(Images with bounding boxes)

=== Begin Enclosure ===

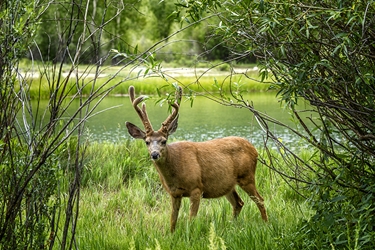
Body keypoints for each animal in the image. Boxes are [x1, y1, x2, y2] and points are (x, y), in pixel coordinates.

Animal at [127, 86, 270, 232]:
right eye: (147, 142)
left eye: (164, 141)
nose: (155, 154)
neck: (175, 172)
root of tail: (255, 149)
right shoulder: (174, 193)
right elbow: (172, 221)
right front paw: (171, 234)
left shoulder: (196, 188)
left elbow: (191, 220)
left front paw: (190, 234)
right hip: (228, 184)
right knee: (239, 203)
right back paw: (232, 226)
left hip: (247, 176)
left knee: (260, 200)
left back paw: (265, 224)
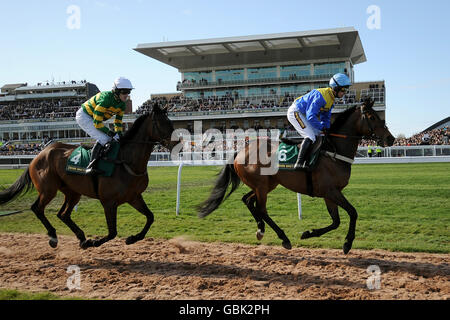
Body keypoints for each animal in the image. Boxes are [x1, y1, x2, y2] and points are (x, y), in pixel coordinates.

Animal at [0, 104, 174, 249]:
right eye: (162, 123)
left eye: (171, 124)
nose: (175, 144)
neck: (126, 162)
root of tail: (38, 156)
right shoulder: (108, 201)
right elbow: (112, 232)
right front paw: (95, 242)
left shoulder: (134, 196)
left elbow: (150, 217)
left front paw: (132, 238)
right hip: (48, 190)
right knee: (37, 208)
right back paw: (54, 237)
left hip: (72, 192)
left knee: (63, 214)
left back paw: (82, 238)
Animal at [200, 99, 394, 254]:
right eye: (372, 117)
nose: (390, 139)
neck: (333, 151)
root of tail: (240, 151)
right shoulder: (331, 191)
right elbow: (353, 212)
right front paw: (347, 244)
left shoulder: (330, 193)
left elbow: (336, 221)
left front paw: (309, 233)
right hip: (261, 185)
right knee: (261, 209)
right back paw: (283, 238)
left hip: (267, 184)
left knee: (248, 200)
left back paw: (261, 229)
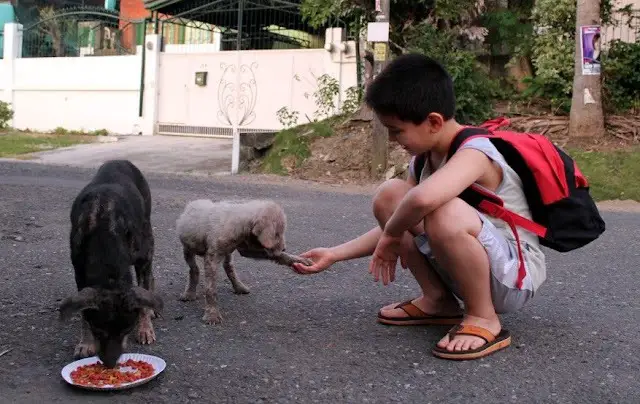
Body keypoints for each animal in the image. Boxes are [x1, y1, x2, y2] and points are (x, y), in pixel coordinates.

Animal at [59, 159, 162, 368]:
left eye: (126, 331)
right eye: (98, 331)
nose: (110, 364)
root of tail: (121, 160)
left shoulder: (142, 257)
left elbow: (142, 294)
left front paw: (145, 327)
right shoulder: (79, 271)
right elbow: (84, 312)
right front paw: (85, 343)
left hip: (147, 235)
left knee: (148, 277)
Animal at [176, 199, 308, 326]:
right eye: (277, 233)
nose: (284, 248)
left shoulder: (247, 249)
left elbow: (278, 256)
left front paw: (300, 260)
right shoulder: (211, 258)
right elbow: (210, 289)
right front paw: (212, 315)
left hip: (228, 254)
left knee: (229, 268)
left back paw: (239, 286)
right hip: (188, 249)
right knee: (194, 269)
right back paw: (189, 293)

=== End Enclosure ===

Your objective
The answer must consist of every line above that holds the string "root", copied exactly.

Completed exercise
root of tail: (255, 149)
root of tail: (38, 156)
root of tail: (240, 151)
root of tail: (121, 160)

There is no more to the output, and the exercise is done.